• Task
I would like each line of the data that holds the word "antes" copied out.

___ Exercise data

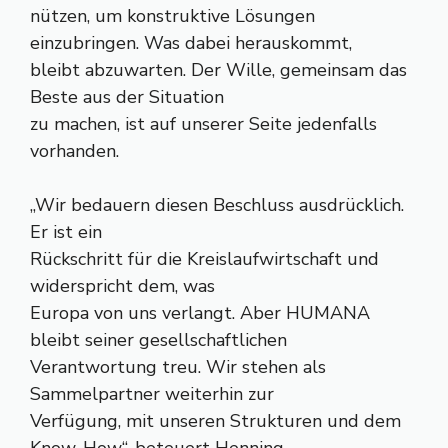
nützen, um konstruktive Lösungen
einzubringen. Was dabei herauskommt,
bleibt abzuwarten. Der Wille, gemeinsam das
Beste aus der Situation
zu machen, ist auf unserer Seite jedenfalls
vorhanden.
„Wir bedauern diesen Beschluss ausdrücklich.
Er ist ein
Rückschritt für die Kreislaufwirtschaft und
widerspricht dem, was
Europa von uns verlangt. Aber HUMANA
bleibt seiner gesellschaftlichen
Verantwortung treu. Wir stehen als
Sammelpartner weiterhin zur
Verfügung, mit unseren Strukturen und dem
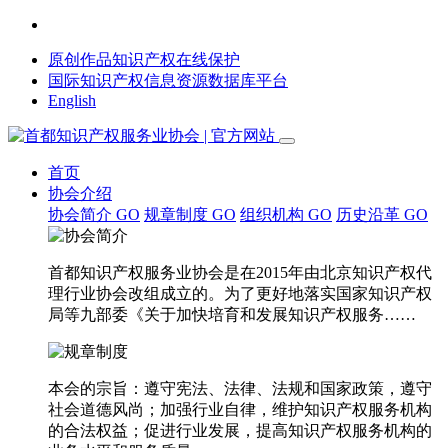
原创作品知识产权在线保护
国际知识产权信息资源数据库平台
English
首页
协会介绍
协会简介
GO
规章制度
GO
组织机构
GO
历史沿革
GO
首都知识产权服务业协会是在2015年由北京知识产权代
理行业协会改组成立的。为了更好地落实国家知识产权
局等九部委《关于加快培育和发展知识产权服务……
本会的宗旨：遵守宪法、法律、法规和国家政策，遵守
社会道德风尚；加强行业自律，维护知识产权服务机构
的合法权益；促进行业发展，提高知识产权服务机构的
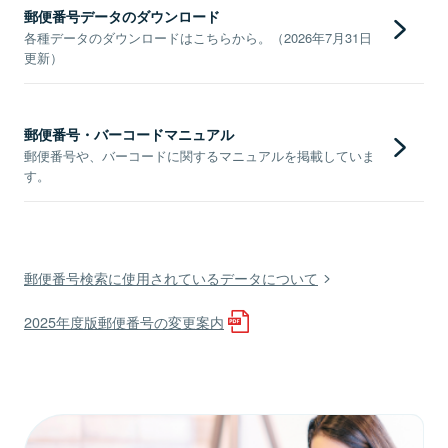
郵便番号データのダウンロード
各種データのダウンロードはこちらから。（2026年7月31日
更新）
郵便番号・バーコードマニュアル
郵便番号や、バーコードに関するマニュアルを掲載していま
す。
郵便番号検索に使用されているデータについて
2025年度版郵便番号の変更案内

______
___ Exercise data

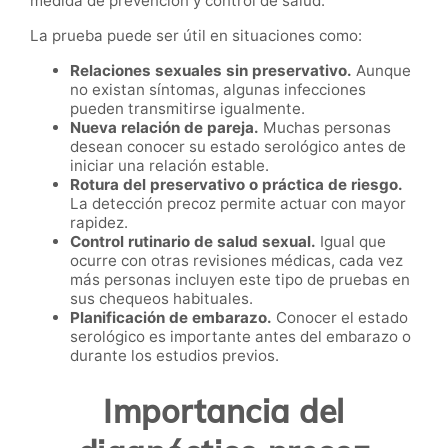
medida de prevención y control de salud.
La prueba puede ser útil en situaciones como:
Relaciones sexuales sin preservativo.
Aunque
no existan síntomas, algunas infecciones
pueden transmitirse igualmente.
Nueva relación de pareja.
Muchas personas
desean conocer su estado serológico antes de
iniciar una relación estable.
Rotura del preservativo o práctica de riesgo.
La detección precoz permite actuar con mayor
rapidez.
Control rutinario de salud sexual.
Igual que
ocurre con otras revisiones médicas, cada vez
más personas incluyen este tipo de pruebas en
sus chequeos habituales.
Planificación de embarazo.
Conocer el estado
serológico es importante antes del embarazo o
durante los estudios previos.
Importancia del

______

• Written solution
desean conocer su estado serológico antes de
serológico es importante antes del embarazo o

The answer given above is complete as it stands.